==== Task input ====

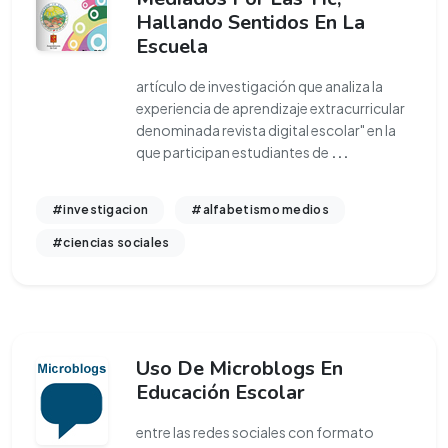
Hallando Sentidos En La
Escuela
artículo de investigación que analiza la
experiencia de aprendizaje extracurricular
denominada revista digital escolar" en la
que participan estudiantes de
...
#investigacion
#alfabetismo medios
#ciencias sociales
Uso De Microblogs En
Educación Escolar
entre las redes sociales con formato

====

▸ **Request**: Reproduce every line of text in the material above without changing anything, and leave the picture out of your answer.

▸ **Answer below**:
Hallando Sentidos En La
Escuela
artículo de investigación que analiza la
experiencia de aprendizaje extracurricular
denominada revista digital escolar" en la
que participan estudiantes de
...
#investigacion
#alfabetismo medios
#ciencias sociales
Uso De Microblogs En
Educación Escolar
entre las redes sociales con formato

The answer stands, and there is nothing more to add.